I luoghi, i temi, lo stile musicale
Il carcere (filakí) e la bettola (tekè) sono tra i temi più presenti in queste composizioni dalla struttura metrica lineare e dalla rima ossessiva, in prevalenza baciata. Si tratta – sottolinea Petropulos – di luoghi di elezione per uomini afflitti dalla miseria e respinti dalla società che, in caffè malfamati o dietro le sbarre delle prigioni, fanno cricca (maga) e diventano “fratelli” (vlamides), imparando spesso a suonare da autodidatti il bouzuki o il più piccolo baglamàs e solidarizzando in nome della comune appartenenza all’ipokosmos (sottomondo). Molti, almeno agli inizi, sono profughi in fuga dalla pulizia etnica attuata dai Turchi contro le comunità greche dell’Asia Minore: arrivano perlopiù dalla regione di Smirne, la città della Catastrofe (Katastrofì) del 1922, occupata e data alle fiamme dalle armate di Ataturk. Li accoglie una patria che li rinnega, che li costringe a delinquere e li convince di essere «nati per soffrire», come canta Vassilis Tsitsanis (1915-1984) in Ghennithika gha na pono. Persi nel vino, nello sballo (mastùra) da hashish e non di rado nell’eroina, cantano (proseguendo la tradizione dei murmùrika, i “bisbigliati”) la pena (ponos) a bassa voce e la ritmano con lo zeibekiko, una danza di origine anatolica che si balla anche da soli, a braccia aperte e a passi irregolari. In Italia si deve a Vinicio Capossela il primo disco dedicato da un artista nostrano (Rebetiko Gymnastas, 2012) a questo genere inimitabile, accostato spesso al blues e al fado. Ma è forse nella nostra canzone popolare che vanno cercate affinità tematiche e compositive: si pensi al recupero dei canti della vecchia mala milanese, la Ligèra, realizzato da Nanni Svampa e dai suoi Gufi; alla voce rugginosa di Gabriella Ferri, interprete esemplare delle storie d’amore e de’ cortello del sottomondo romano; o, scendendo a Sud e in ambiente rurale siculo-calabrese, alla figura di Otello Profazio, cantore di un Meridione in bilico tra violenza e riscatto. Il suo sodalizio con il poeta Ignazio Buttitta segnala il legame da sempre esistente tra bassifondi e letteratura “colta”. Un aspetto decisivo per comprendere il valore senza tempo del rebetiko. Quello che la grande Anna Achmatova ha detto una volta per tutte: «Se sapeste da quali immondizie nascono i versi…»

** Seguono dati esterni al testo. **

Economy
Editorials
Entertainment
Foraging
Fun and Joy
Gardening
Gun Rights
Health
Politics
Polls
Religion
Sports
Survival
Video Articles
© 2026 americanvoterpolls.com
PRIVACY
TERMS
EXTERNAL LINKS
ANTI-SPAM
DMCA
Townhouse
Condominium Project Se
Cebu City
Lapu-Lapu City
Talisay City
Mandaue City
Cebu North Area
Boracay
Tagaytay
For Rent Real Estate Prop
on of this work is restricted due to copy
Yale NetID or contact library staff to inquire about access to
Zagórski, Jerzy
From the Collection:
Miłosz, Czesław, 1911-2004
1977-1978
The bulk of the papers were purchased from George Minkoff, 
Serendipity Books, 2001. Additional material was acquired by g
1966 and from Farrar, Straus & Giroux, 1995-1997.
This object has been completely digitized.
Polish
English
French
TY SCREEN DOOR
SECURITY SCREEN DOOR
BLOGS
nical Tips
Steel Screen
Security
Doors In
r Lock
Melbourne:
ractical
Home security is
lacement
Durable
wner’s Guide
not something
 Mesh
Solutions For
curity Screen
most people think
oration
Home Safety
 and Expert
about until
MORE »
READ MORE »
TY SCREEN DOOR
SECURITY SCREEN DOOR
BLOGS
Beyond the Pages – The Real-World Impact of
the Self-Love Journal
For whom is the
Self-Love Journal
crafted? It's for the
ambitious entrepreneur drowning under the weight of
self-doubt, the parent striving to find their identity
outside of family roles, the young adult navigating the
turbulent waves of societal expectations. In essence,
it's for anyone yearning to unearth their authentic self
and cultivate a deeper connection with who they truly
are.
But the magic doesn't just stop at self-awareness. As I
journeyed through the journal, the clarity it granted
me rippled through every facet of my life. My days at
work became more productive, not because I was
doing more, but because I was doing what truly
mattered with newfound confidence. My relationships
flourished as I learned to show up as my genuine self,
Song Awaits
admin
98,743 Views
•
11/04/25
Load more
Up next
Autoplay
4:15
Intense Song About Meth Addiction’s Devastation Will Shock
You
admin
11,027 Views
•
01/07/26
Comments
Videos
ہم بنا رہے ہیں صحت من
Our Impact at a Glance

Vamvakaris e il quartetto del Pireo
Petropulos divide l’epoca d’oro del rebetiko (1922-1952) in tre periodi: quello dello Stile smirneiko (1922-1932), di cui resta pochissimo, non essendoci pervenuta alcuna registrazione risalente a quell’epoca; quello Classico (1932-1940), dove a dominare è Markos Vamvakaris con il suo “Quartetto del Pireo”: Giorgios Batis (1890-1967), baglamàs; Anestis Deliàs, nativo di Smirne (1912-1944), morto di eroina, autore dei rebetika fra i più struggenti e più belli di sempre, bouzuki; Stratos Pagioumtis (1904-1971), canto; Markos Vamvakaris, canto e bouzuki; quello Popolare (1940-1952), in cui la figura di spicco è quella di Tsitsanis, profondo innovatore dal punto di vista musicale e poetico. Al primo periodo appartiene il disco di Marika Papagika, Greek popular and rebetic music in New York (1918-1929), Alma Criolla Records, 1994. Papagika è tra le prime cantanti di rebetiko e le sue sono in assoluto le prime registrazioni di rebetika. Era fuggita dalla Turchia nel 1916, rifugiandosi a New York: appartiene alla cosiddetta “diaspora ottomano-americana”. La sua Smyrneiko Minore (1919), registrata nel 1925, è un canto nostalgico che racconta l’inizio della guerra greco-turca (1919-1922). È il rebetiko con cui si apre il film di Costas Ferris, Rembetiko (1983).Al secondo periodo appartiene il disco di Vamvakaris, Master of Rembetika (Complete Recordings 1932-1937), JSP Records, 4 Cd, 2010.Appartiene invece all’epoca contemporanea la raccolta To Rembetiko stou Thomà, Atene 2000, 6 Cd, disco nato sull’onda del successo del film di Ferris, ambientato appunto nella locanda di Thomas al Pireo, raccolta di vecchi rebetika riarrangiati e di nuove composizioni, alcuni dei quali presenti nel film.